Ankara’nın 2015’te 27 şikayet hakkında Avrupa Konseyi’ne bilgi verdiği belirtilirken, 2016’da sadece üç dosya hakkında yanıt gönderildi. Bunların sonuncusu 2016’da Strasbourg’a ulaşırken, o tarihten bu yana Ankara’nın herhangi bir yanıt göndermediği kaydedildi.
Ankara: Türkiye’de medya özgürlüğü anayasal güvence altında
Ankara’nın Dündar ve Gül için yapılan şikayetler hakkında Strasbourg’a gönderilen yanıtta medya özgürlüğünü kapsamadığını, Türkiye’de medya özgürlüğünün anayasal güvence altında olduğu ifade edildi.
Gürsel’in Cumhurbaşkanı Tayyip Erdoğan’ı eleştiren bir tweet attığı gerekçesiyle Milliyet’ten kovulmasına ilişkin şikayete ise “Kadri Gürsel ile Milliyet gazetesi arasındaki özel ilişkiden kaynaklanan bu olay Türk mahkemelerine intikal etmemiştir” yanıt verildi.
İstanbul’daki evinin önünde saldırıya uğrayan Hürriyet yazarı Ahmet Hakan için yapılan başvuruya verilen yanıt ise “Gazeteciler ve medya gruplarına yönelik saldırılar kabul edilemez. Ahmet Hakan’a yönelik saldırı Türkiye’de en üst düzey resmi makamlarca şiddetle kınanmıştır. Saldırının sorumlulularının adalet önüne çıkarılmaları için gerekli önlemler alınmıştır” oldu.
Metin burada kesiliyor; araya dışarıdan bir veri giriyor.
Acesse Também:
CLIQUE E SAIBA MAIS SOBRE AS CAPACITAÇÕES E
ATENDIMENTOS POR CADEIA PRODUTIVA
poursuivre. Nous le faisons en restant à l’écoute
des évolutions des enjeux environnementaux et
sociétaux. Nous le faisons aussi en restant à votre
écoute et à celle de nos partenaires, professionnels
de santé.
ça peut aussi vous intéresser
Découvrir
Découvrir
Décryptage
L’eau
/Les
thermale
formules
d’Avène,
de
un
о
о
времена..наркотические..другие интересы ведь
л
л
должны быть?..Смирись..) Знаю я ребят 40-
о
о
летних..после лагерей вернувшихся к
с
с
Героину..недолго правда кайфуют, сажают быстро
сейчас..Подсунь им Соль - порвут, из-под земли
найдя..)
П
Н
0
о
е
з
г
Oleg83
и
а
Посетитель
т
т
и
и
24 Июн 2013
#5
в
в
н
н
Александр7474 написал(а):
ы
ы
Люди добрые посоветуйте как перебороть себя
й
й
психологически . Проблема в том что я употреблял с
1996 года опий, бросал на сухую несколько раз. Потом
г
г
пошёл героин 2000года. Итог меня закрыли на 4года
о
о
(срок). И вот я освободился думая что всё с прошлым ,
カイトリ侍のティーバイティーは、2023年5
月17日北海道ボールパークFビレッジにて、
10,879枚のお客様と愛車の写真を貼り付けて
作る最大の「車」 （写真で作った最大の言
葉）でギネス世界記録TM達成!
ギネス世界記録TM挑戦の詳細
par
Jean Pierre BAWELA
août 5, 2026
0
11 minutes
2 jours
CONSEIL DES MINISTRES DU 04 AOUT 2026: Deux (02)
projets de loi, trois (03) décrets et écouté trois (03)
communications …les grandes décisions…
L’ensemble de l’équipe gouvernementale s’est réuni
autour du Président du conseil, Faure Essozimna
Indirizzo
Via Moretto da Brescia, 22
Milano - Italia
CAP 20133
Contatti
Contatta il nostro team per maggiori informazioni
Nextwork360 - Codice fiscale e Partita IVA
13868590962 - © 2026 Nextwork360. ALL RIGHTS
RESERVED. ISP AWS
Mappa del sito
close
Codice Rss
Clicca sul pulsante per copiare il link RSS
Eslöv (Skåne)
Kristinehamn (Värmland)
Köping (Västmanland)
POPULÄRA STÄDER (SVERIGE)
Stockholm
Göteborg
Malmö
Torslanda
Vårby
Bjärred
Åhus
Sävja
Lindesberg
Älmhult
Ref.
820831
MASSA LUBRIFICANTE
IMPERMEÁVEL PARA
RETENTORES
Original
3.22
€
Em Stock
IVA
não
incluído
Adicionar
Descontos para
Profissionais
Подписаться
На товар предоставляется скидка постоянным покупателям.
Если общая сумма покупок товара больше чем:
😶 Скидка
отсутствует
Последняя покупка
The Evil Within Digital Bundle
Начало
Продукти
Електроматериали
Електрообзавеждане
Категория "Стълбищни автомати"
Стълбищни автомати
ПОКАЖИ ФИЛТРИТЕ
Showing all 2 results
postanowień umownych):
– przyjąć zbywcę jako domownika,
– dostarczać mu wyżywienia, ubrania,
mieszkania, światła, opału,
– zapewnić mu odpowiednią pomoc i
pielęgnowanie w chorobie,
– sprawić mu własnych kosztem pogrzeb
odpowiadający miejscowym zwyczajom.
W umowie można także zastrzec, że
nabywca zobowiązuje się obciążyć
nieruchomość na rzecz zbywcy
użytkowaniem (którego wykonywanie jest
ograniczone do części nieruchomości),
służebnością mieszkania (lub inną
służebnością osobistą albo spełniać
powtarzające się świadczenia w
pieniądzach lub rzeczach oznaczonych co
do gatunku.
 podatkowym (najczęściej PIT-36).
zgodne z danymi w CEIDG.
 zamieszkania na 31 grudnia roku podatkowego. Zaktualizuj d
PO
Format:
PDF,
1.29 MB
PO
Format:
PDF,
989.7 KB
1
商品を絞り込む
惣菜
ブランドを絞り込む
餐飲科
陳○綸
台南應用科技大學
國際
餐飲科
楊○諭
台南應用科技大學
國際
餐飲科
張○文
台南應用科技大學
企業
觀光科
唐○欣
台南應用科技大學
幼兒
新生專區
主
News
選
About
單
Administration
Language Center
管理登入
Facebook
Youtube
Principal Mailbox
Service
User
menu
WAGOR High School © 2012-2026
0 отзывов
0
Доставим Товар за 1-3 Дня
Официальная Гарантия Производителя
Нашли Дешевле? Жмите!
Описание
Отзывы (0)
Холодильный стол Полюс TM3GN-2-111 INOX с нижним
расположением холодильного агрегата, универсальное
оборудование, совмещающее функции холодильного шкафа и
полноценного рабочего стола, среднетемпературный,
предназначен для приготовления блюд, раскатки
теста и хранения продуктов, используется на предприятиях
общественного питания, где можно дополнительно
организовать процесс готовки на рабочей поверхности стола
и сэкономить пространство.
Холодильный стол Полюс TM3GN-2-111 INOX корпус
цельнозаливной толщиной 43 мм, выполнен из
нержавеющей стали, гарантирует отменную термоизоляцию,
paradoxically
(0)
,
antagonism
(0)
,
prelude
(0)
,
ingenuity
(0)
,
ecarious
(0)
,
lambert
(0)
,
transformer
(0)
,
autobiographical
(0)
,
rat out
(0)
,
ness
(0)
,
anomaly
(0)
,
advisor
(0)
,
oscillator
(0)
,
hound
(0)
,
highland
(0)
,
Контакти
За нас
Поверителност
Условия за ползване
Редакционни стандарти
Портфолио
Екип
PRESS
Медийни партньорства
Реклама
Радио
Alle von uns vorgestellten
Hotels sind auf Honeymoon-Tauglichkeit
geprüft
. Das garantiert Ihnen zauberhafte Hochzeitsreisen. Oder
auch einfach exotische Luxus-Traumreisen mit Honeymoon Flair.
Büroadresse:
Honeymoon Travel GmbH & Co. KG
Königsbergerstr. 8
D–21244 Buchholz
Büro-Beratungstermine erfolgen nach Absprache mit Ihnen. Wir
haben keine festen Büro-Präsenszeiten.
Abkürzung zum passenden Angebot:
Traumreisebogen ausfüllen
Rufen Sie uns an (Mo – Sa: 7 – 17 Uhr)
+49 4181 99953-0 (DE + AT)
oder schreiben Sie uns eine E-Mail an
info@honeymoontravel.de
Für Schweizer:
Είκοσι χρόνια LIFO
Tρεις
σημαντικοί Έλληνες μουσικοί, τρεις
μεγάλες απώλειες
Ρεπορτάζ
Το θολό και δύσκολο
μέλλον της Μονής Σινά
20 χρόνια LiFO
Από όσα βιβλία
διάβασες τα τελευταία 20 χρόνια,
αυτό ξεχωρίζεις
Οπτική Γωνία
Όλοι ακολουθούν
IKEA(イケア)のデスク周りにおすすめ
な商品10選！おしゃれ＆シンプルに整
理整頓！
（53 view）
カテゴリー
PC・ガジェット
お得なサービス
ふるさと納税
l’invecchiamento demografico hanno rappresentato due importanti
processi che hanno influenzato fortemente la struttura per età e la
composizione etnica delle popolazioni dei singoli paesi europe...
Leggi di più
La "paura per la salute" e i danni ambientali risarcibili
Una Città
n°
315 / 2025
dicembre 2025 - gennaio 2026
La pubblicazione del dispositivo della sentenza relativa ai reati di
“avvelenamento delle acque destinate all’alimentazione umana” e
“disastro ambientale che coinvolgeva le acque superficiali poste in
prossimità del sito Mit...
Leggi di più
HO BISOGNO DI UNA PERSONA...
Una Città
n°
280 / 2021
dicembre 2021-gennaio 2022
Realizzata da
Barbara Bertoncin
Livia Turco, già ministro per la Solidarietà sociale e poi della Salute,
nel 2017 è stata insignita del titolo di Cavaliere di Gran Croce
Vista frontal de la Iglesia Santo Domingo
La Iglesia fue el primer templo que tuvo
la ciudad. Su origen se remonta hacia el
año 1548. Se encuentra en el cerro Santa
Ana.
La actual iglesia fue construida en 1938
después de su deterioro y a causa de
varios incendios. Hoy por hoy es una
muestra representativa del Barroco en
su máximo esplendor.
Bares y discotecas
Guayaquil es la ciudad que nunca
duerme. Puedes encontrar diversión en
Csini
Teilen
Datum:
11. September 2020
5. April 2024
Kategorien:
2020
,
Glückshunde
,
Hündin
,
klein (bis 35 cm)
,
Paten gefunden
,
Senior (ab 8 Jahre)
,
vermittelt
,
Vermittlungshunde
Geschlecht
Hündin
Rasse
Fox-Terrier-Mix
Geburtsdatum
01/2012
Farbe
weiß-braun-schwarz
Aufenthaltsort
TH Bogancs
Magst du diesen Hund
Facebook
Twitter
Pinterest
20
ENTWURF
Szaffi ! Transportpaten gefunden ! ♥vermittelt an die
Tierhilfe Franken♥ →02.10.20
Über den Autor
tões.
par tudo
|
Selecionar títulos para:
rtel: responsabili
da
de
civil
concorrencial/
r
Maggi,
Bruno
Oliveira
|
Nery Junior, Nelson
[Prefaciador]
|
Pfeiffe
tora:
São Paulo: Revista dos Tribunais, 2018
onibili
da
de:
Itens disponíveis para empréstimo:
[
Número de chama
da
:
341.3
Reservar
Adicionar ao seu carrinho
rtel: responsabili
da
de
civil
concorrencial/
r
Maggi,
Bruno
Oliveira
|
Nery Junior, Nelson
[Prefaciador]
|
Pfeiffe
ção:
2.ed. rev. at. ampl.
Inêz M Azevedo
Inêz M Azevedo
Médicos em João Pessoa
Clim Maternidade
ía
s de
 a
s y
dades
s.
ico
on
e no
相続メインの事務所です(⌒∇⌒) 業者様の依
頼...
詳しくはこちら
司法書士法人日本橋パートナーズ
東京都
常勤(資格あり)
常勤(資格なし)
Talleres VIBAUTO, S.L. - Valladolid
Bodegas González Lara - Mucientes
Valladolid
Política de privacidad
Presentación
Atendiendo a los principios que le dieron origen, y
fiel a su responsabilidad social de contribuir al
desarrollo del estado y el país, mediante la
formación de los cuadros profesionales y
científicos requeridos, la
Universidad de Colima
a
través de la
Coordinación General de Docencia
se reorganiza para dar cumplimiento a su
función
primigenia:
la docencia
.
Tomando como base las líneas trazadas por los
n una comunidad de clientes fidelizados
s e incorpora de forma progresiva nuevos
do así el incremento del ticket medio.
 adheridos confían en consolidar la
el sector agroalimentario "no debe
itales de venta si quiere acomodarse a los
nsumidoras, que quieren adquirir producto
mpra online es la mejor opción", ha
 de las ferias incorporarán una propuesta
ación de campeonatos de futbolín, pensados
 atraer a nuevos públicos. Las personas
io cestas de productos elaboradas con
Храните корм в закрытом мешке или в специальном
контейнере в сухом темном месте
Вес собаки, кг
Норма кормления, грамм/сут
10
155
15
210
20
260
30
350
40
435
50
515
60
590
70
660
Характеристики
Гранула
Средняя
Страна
2015’te oluşturulan platform, gazetecilerin hakları ve medya özgürlüğü alanında çalışma yaparak, medya özgürlüğünün Avrupa genelinde endişe verici olduğunu ve kötüleştiğini gösteriyor. Platform çalışmalarını sivil toplum kuruluşlarıyla birlikte sürdürüyor.